▶ REQUIRED ACTION: Extract every line in the rows below that contains the word "como", and copy each of those lines in full.

▶ SOURCE INFORMATION:
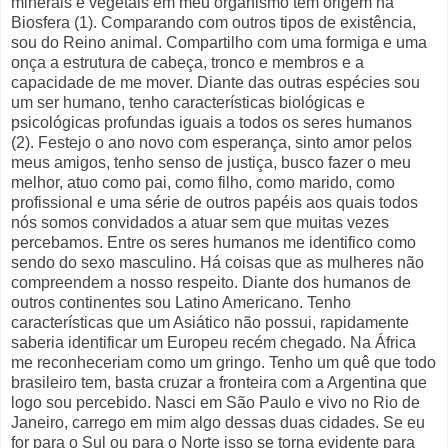
minerais e vegetais em meu organismo tem origem na
Biosfera (1). Comparando com outros tipos de existência,
sou do Reino animal. Compartilho com uma formiga e uma
onça a estrutura de cabeça, tronco e membros e a
capacidade de me mover. Diante das outras espécies sou
um ser humano, tenho características biológicas e
psicológicas profundas iguais a todos os seres humanos
(2). Festejo o ano novo com esperança, sinto amor pelos
meus amigos, tenho senso de justiça, busco fazer o meu
melhor, atuo como pai, como filho, como marido, como
profissional e uma série de outros papéis aos quais todos
nós somos convidados a atuar sem que muitas vezes
percebamos. Entre os seres humanos me identifico como
sendo do sexo masculino. Há coisas que as mulheres não
compreendem a nosso respeito. Diante dos humanos de
outros continentes sou Latino Americano. Tenho
características que um Asiático não possui, rapidamente
saberia identificar um Europeu recém chegado. Na África
me reconheceriam como um gringo. Tenho um quê que todo
brasileiro tem, basta cruzar a fronteira com a Argentina que
logo sou percebido. Nasci em São Paulo e vivo no Rio de
Janeiro, carrego em mim algo dessas duas cidades. Se eu
for para o Sul ou para o Norte isso se torna evidente para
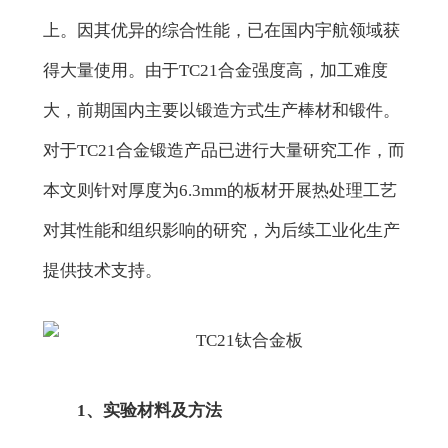
上。因其优异的综合性能，已在国内宇航领域获
得大量使用。由于TC21合金强度高，加工难度
大，前期国内主要以锻造方式生产棒材和锻件。
对于TC21合金锻造产品已进行大量研究工作，而
本文则针对厚度为6.3mm的板材开展热处理工艺
对其性能和组织影响的研究，为后续工业化生产
提供技术支持。
1、实验材料及方法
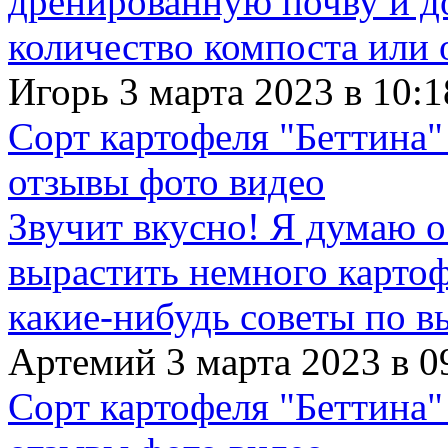
дренированную почву и д
количество компоста или 
Игорь 3 марта 2023 в 10:1
Сорт картофеля "Беттина"
отзывы фото видео
Звучит вкусно! Я думаю о
вырастить немного картофе
какие-нибудь советы по в
Артемий 3 марта 2023 в 0
Сорт картофеля "Беттина"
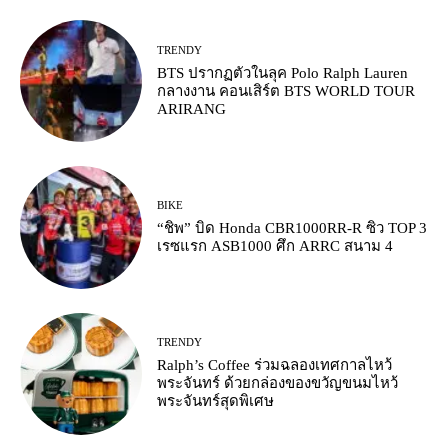
TRENDY
BTS ปรากฏตัวในลุค Polo Ralph Lauren
กลางงาน คอนเสิร์ต BTS WORLD TOUR
ARIRANG
BIKE
“ชิพ” บิด Honda CBR1000RR-R ซิว TOP 3
เรซแรก ASB1000 ศึก ARRC สนาม 4
TRENDY
Ralph’s Coffee ร่วมฉลองเทศกาลไหว้
พระจันทร์ ด้วยกล่องของขวัญขนมไหว้
พระจันทร์สุดพิเศษ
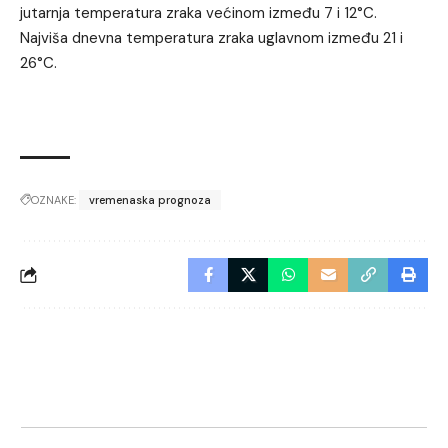
jutarnja temperatura zraka većinom između 7 i 12°C.
Najviša dnevna temperatura zraka uglavnom između 21 i
26°C.
OZNAKE:
vremenaska prognoza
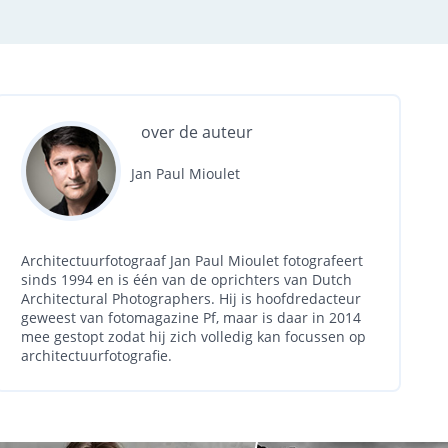
over de auteur
Jan Paul Mioulet
Architectuurfotograaf Jan Paul Mioulet fotografeert
sinds 1994 en is één van de oprichters van Dutch
Architectural Photographers. Hij is hoofdredacteur
geweest van fotomagazine Pf, maar is daar in 2014
mee gestopt zodat hij zich volledig kan focussen op
architectuurfotografie.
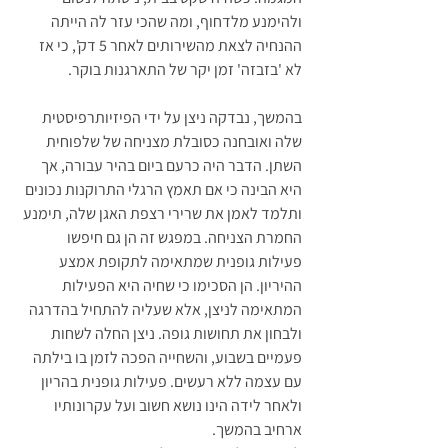
ולהימנע מלדחוף, ומה שהכי עזר לה הייתה 
ההנחיה לצאת מהשירותים לאחר 5 דק', כי אז 
לא 'בזבזה' זמן יקר של התארגנות בוקר.
בהמשך, נבדקה ניצן על ידי הפיזיותרפיסטית 
שלה ואובחנה כסובלת מצניחה של שלפוחית 
השתן. הדבר היה כרעם ביום בהיר עבורה, אך 
היא הבינה כי אם תאמץ הרגלי התרוקנות נכונים 
ותלמד לאמן את שרירי רצפת האגן שלה, תימנע 
החמרת הצניחה. במפגש זה הן גם חיפשו 
פעילות גופנית שמתאימה לתקופת אמצע 
ההיריון. הן הסכימו כי שחיה היא הפעילות 
המתאימה לניצן, אלא שעליה להתחיל בהדרגה 
ולבחון את תחושות גופה. ניצן החלה לשחות 
פעמיים בשבוע, והשחייה הפכה לזמן בו בילתה 
עם עצמה ללא רעשים. פעילות גופנית בהריון 
ולאחר לידה הינו נושא חשוב ועל עקרונותיו 
ארחיב בהמשך.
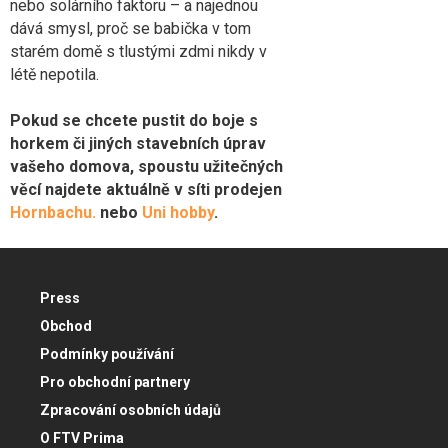
nebo solárního faktoru – a najednou
dává smysl, proč se babička v tom
starém domě s tlustými zdmi nikdy v
létě nepotila.
Pokud se chcete pustit do boje s
horkem či jiných stavebních úprav
vašeho domova, spoustu užitečných
věcí najdete aktuálně v síti prodejen
Hornbachu.
nebo
Uni hobby
.
Press
Obchod
Podmínky používání
Pro obchodní partnery
Zpracování osobních údajů
O FTV Prima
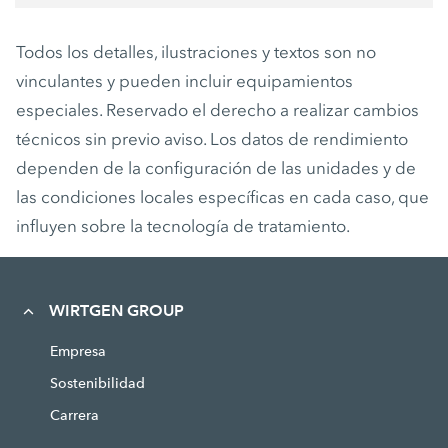
Todos los detalles, ilustraciones y textos son no
vinculantes y pueden incluir equipamientos
especiales. Reservado el derecho a realizar cambios
técnicos sin previo aviso. Los datos de rendimiento
dependen de la configuración de las unidades y de
las condiciones locales específicas en cada caso, que
influyen sobre la tecnología de tratamiento.
WIRTGEN GROUP
Empresa
Sostenibilidad
Carrera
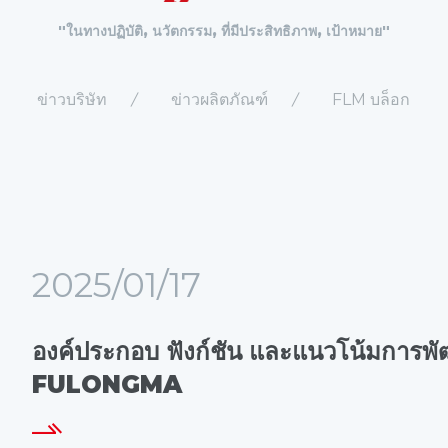
"ในทางปฏิบัติ, นวัตกรรม, ที่มีประสิทธิภาพ, เป้าหมาย"
ข่าวบริษัท
ข่าวผลิตภัณฑ์
FLM บล็อก
2025/01/17
องค์ประกอบ ฟังก์ชัน และแนวโน้มการพัฒ
FULONGMA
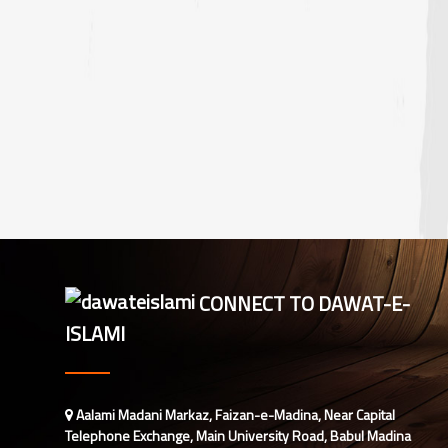
CONNECT TO DAWAT-E-
ISLAMI
Aalami Madani Markaz, Faizan-e-Madina, Near Capital
Telephone Exchange, Main University Road, Babul Madina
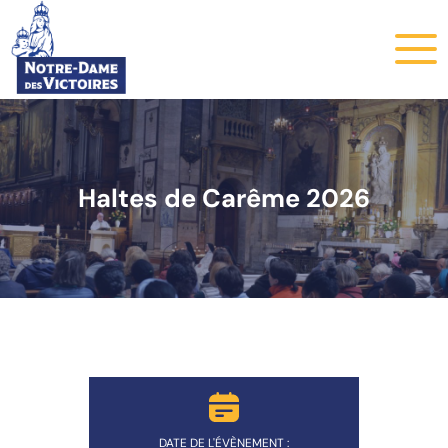
Haltes de Carême 2026
DATE DE L'ÉVÈNEMENT :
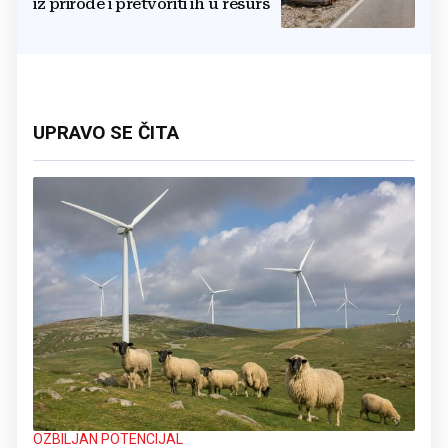
iz prirode i pretvoriti ih u resurs
UPRAVO SE ČITA
OZBILJAN POTENCIJAL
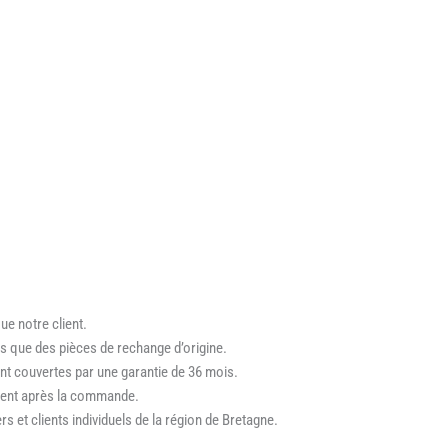
e notre client.
ons que des pièces de rechange d’origine.
nt couvertes par une garantie de 36 mois.
ent après la commande.
s et clients individuels de la région de Bretagne.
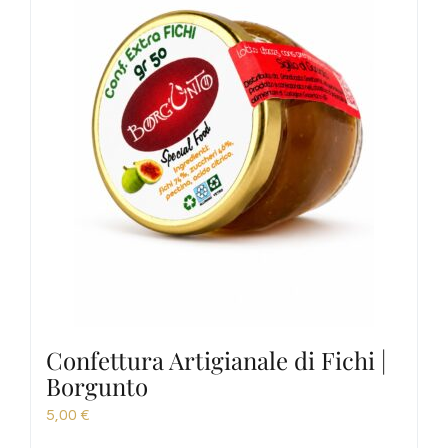
Confettura Artigianale di Fichi |
Borgunto
5,00
€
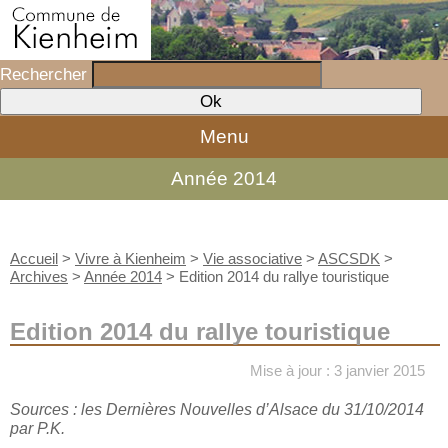
Rechercher
Menu
Année 2014
Accueil
>
Vivre à Kienheim
>
Vie associative
>
ASCSDK
>
Archives
>
Année 2014
>
Edition 2014 du rallye touristique
Edition 2014 du rallye touristique
Mise à jour : 3 janvier 2015
Sources : les Dernières Nouvelles d’Alsace du 31/10/2014
par P.K.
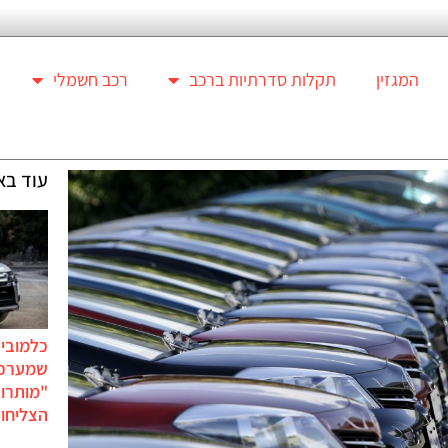
המגזין
תקלות סדרתיות ברכב
רכב חשמלי
עוד בא
כלמוביל
שמערכו
"מותרו
הצליחו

▶ ANSWER BOX:
melhor, atuo como pai, como filho, como marido, como
percebamos. Entre os seres humanos me identifico como
me reconheceriam como um gringo. Tenho um quê que todo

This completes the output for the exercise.